» Extracted entries
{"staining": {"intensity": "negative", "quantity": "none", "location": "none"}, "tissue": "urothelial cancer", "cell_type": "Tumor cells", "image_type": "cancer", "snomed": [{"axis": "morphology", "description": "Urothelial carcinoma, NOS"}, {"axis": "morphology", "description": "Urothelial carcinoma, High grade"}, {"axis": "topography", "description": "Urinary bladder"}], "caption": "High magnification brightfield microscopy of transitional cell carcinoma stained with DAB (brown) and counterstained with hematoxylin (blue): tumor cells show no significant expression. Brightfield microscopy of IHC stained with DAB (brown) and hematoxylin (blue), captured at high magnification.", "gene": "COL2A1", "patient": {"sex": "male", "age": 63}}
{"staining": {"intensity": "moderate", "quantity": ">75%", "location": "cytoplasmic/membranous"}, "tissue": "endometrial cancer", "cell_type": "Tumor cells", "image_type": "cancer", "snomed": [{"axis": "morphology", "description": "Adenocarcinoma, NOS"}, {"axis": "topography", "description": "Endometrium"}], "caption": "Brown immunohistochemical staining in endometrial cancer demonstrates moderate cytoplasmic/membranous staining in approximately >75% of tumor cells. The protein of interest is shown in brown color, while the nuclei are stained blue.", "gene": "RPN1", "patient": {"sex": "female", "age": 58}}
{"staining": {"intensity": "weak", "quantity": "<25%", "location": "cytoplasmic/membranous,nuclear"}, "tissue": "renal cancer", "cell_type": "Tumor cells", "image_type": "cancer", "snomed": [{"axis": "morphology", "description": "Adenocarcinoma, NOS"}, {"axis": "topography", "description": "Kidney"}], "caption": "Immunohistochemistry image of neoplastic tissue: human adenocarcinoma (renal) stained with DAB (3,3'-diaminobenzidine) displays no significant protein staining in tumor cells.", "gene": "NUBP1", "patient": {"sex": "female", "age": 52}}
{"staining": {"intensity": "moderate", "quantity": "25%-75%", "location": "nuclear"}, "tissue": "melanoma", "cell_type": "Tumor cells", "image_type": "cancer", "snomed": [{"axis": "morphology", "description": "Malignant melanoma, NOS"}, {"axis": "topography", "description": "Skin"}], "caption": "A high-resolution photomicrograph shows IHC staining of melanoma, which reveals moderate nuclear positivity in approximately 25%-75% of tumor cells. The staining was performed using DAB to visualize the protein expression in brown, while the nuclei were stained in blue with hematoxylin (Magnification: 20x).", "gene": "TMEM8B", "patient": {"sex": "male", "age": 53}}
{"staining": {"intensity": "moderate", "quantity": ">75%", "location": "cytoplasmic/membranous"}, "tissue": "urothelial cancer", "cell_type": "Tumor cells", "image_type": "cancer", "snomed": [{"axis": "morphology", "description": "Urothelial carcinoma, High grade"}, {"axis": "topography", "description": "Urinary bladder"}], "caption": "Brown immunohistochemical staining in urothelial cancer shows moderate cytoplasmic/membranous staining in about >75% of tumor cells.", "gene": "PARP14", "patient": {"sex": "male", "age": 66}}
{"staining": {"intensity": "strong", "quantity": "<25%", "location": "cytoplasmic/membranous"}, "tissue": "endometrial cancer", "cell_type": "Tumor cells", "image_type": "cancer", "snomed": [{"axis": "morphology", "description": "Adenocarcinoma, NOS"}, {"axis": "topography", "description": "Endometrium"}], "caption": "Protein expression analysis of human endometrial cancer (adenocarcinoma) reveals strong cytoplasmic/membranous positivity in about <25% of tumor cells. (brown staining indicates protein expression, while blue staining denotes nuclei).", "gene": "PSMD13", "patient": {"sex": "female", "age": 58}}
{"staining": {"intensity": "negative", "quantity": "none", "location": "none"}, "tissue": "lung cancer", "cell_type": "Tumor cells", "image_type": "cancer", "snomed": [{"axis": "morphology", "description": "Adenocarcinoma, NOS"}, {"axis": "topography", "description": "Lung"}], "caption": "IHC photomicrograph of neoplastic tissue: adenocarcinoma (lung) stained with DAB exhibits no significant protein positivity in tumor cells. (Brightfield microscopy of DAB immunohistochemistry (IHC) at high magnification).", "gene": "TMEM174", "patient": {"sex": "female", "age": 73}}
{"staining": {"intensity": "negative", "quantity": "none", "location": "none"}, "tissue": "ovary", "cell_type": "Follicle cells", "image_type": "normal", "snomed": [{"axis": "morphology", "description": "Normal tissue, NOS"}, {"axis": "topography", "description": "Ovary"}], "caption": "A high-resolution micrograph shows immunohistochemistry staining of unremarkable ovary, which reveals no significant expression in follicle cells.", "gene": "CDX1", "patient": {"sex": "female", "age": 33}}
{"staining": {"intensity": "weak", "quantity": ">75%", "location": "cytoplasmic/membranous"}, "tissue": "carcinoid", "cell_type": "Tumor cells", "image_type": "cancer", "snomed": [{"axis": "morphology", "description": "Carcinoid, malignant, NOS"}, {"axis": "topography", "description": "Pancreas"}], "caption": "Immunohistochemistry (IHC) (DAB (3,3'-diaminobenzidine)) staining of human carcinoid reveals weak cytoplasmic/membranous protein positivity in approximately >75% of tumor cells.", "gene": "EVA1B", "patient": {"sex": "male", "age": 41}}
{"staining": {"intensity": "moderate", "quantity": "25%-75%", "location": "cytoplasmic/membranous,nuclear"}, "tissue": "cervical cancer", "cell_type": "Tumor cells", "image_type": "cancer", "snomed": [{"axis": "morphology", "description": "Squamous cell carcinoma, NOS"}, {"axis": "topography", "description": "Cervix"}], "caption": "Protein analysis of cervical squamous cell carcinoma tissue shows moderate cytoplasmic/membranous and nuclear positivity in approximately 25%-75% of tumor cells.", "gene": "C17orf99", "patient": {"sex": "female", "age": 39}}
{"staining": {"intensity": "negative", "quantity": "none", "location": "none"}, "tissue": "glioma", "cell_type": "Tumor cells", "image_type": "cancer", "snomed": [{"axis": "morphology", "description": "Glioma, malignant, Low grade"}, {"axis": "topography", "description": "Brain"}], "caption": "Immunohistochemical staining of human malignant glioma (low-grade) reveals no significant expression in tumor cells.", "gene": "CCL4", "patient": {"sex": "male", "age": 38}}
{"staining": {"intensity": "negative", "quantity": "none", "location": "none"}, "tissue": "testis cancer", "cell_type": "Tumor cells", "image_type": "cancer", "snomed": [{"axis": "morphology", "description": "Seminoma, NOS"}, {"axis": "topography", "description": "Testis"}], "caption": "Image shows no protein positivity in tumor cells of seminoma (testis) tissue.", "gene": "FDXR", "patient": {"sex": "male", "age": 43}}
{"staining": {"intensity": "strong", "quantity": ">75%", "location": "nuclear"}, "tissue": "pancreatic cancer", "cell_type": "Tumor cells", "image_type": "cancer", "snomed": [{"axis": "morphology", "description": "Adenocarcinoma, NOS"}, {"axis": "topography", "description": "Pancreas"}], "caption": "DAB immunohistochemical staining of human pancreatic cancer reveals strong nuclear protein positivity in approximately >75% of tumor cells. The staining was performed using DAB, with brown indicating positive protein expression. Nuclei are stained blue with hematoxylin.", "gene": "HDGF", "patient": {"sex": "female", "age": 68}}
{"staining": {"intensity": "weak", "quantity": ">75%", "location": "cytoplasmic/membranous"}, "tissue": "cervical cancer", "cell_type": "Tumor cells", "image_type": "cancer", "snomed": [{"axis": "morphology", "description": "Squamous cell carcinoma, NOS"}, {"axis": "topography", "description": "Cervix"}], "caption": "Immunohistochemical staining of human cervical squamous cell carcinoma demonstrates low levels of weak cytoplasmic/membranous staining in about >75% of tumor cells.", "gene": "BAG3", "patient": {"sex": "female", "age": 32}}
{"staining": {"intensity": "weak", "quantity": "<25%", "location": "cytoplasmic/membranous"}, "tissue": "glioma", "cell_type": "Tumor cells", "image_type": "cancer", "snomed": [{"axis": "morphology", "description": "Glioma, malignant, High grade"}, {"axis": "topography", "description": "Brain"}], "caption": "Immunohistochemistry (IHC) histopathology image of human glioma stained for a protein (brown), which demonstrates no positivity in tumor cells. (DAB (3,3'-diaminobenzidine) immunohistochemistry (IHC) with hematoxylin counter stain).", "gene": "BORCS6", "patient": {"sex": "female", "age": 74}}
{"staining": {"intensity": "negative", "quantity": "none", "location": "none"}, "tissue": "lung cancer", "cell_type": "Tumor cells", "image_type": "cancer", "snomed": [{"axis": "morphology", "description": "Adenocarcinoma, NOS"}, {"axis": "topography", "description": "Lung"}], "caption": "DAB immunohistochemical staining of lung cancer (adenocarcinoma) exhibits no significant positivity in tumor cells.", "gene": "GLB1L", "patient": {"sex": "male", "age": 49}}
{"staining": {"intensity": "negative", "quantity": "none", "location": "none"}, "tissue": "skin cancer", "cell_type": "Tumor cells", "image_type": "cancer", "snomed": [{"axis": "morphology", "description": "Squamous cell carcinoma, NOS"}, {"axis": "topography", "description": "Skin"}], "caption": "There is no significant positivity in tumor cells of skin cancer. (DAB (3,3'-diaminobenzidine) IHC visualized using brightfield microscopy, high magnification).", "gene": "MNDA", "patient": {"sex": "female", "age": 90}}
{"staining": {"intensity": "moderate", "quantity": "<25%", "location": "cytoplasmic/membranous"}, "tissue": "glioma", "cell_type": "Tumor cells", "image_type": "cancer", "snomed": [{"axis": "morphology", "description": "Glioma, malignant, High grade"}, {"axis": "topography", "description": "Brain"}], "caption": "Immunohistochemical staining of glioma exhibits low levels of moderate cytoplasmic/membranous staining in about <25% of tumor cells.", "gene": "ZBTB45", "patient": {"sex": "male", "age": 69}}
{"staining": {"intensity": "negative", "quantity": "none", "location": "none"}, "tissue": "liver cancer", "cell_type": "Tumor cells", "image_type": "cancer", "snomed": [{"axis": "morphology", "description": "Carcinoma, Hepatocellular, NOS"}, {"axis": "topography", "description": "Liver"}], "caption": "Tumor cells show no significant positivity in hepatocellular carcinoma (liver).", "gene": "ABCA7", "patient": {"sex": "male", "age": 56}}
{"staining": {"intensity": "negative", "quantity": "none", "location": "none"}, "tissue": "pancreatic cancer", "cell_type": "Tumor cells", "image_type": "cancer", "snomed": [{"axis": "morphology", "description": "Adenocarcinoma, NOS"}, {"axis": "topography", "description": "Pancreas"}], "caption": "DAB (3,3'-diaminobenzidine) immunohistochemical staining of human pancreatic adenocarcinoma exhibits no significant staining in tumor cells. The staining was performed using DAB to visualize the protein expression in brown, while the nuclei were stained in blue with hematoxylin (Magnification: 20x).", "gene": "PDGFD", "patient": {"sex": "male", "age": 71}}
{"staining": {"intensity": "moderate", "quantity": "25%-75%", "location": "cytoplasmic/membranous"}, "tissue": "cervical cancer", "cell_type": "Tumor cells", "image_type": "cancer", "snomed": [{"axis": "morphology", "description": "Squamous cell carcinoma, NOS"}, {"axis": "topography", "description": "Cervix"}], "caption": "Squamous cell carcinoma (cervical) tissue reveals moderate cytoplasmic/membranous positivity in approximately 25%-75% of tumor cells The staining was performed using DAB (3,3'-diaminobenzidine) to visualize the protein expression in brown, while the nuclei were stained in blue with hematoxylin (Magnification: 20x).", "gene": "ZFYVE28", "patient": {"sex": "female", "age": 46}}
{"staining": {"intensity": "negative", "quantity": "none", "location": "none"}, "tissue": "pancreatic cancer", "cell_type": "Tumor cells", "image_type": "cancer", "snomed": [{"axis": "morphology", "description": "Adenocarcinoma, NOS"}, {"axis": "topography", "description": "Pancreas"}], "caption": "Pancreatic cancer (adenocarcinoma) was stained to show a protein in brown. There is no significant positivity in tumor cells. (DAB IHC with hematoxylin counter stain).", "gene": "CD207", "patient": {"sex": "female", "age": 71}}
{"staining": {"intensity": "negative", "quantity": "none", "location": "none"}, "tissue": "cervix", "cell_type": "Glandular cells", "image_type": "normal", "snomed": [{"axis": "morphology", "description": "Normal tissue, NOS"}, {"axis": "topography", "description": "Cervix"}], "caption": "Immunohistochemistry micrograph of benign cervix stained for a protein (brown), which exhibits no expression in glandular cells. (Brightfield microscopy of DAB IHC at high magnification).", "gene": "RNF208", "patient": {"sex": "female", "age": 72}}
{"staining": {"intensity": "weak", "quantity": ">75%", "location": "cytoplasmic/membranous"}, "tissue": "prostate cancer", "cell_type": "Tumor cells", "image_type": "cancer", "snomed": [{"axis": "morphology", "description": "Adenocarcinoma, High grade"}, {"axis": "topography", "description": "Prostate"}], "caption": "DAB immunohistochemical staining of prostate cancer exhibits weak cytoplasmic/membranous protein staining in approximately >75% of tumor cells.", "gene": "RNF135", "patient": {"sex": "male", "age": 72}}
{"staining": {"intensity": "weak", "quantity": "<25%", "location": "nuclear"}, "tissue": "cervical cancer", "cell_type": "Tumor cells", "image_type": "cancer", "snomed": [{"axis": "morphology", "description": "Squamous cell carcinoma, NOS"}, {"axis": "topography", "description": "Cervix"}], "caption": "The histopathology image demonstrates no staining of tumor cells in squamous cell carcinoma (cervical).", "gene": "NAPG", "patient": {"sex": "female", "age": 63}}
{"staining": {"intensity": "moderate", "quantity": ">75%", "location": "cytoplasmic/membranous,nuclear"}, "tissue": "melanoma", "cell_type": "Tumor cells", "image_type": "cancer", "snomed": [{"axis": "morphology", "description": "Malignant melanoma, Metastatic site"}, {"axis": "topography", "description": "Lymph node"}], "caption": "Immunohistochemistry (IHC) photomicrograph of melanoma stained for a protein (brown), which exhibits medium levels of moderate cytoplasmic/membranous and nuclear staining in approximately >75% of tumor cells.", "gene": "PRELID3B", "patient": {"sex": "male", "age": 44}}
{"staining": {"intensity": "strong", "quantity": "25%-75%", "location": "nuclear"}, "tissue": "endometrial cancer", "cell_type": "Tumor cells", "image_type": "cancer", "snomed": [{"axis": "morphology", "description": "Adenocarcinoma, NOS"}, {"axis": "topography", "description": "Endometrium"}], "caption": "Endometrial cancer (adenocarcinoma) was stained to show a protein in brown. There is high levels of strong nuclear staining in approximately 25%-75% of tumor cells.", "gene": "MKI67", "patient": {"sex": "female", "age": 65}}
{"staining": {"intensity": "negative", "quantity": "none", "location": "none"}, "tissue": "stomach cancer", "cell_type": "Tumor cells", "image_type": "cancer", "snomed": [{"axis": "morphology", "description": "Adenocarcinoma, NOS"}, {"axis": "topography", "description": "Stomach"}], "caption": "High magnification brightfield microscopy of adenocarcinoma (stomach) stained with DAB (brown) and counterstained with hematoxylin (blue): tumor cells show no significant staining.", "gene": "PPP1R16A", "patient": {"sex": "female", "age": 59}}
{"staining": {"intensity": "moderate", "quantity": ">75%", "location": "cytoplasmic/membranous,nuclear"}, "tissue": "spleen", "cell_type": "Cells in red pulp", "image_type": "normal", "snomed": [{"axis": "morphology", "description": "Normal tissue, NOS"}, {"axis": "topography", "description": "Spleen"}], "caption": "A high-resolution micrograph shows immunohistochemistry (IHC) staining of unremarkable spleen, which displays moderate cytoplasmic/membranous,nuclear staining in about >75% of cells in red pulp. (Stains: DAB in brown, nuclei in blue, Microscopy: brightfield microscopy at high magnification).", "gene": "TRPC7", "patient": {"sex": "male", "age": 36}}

» Task details
When you reach the line containing "carcinoma (cervical) tissue" in the data above, start copying exactly, and stop after the line containing "cells. (DAB IHC".

» Answer section
{"staining": {"intensity": "moderate", "quantity": "25%-75%", "location": "cytoplasmic/membranous"}, "tissue": "cervical cancer", "cell_type": "Tumor cells", "image_type": "cancer", "snomed": [{"axis": "morphology", "description": "Squamous cell carcinoma, NOS"}, {"axis": "topography", "description": "Cervix"}], "caption": "Squamous cell carcinoma (cervical) tissue reveals moderate cytoplasmic/membranous positivity in approximately 25%-75% of tumor cells The staining was performed using DAB (3,3'-diaminobenzidine) to visualize the protein expression in brown, while the nuclei were stained in blue with hematoxylin (Magnification: 20x).", "gene": "ZFYVE28", "patient": {"sex": "female", "age": 46}}
{"staining": {"intensity": "negative", "quantity": "none", "location": "none"}, "tissue": "pancreatic cancer", "cell_type": "Tumor cells", "image_type": "cancer", "snomed": [{"axis": "morphology", "description": "Adenocarcinoma, NOS"}, {"axis": "topography", "description": "Pancreas"}], "caption": "Pancreatic cancer (adenocarcinoma) was stained to show a protein in brown. There is no significant positivity in tumor cells. (DAB IHC with hematoxylin counter stain).", "gene": "CD207", "patient": {"sex": "female", "age": 71}}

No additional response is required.